→ DATA FOR THE TASK:
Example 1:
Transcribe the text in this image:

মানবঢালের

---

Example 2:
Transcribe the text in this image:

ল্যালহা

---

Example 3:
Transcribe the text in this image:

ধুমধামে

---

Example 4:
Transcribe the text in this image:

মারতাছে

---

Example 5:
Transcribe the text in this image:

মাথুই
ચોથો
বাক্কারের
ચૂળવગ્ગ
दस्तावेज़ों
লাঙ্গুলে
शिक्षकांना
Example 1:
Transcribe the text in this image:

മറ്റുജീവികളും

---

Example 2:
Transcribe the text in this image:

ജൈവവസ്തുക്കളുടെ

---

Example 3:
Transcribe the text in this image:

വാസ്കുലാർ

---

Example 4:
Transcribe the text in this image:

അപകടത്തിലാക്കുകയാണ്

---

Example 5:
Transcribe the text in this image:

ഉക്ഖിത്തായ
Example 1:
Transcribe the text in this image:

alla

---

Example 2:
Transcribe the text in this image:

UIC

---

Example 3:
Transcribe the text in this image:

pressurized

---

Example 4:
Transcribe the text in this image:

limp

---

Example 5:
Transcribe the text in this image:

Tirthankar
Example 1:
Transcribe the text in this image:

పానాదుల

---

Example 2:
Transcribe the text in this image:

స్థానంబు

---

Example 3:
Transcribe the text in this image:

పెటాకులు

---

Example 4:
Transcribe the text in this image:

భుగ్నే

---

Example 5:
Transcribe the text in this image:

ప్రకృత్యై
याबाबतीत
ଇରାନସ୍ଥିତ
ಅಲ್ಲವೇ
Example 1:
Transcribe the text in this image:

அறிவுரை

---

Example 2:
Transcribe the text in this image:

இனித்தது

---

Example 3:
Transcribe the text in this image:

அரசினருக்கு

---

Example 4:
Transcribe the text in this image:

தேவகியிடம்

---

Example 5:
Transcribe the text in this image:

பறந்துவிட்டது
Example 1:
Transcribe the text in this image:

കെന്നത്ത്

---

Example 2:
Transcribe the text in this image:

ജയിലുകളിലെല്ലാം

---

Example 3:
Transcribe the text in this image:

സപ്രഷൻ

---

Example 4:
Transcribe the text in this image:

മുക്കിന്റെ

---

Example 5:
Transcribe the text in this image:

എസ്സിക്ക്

→ WHAT TO PRODUCE: Your task is to restate every record word for word.

→ EXERCISE SOLUTION:
Example 1:
Transcribe the text in this image:

মানবঢালের

---

Example 2:
Transcribe the text in this image:

ল্যালহা

---

Example 3:
Transcribe the text in this image:

ধুমধামে

---

Example 4:
Transcribe the text in this image:

মারতাছে

---

Example 5:
Transcribe the text in this image:

মাথুই
ચોથો
বাক্কারের
ચૂળવગ્ગ
दस्तावेज़ों
লাঙ্গুলে
शिक्षकांना
Example 1:
Transcribe the text in this image:

മറ്റുജീവികളും

---

Example 2:
Transcribe the text in this image:

ജൈവവസ്തുക്കളുടെ

---

Example 3:
Transcribe the text in this image:

വാസ്കുലാർ

---

Example 4:
Transcribe the text in this image:

അപകടത്തിലാക്കുകയാണ്

---

Example 5:
Transcribe the text in this image:

ഉക്ഖിത്തായ
Example 1:
Transcribe the text in this image:

alla

---

Example 2:
Transcribe the text in this image:

UIC

---

Example 3:
Transcribe the text in this image:

pressurized

---

Example 4:
Transcribe the text in this image:

limp

---

Example 5:
Transcribe the text in this image:

Tirthankar
Example 1:
Transcribe the text in this image:

పానాదుల

---

Example 2:
Transcribe the text in this image:

స్థానంబు

---

Example 3:
Transcribe the text in this image:

పెటాకులు

---

Example 4:
Transcribe the text in this image:

భుగ్నే

---

Example 5:
Transcribe the text in this image:

ప్రకృత్యై
याबाबतीत
ଇରାନସ୍ଥିତ
ಅಲ್ಲವೇ
Example 1:
Transcribe the text in this image:

அறிவுரை

---

Example 2:
Transcribe the text in this image:

இனித்தது

---

Example 3:
Transcribe the text in this image:

அரசினருக்கு

---

Example 4:
Transcribe the text in this image:

தேவகியிடம்

---

Example 5:
Transcribe the text in this image:

பறந்துவிட்டது
Example 1:
Transcribe the text in this image:

കെന്നത്ത്

---

Example 2:
Transcribe the text in this image:

ജയിലുകളിലെല്ലാം

---

Example 3:
Transcribe the text in this image:

സപ്രഷൻ

---

Example 4:
Transcribe the text in this image:

മുക്കിന്റെ

---

Example 5:
Transcribe the text in this image:

എസ്സിക്ക്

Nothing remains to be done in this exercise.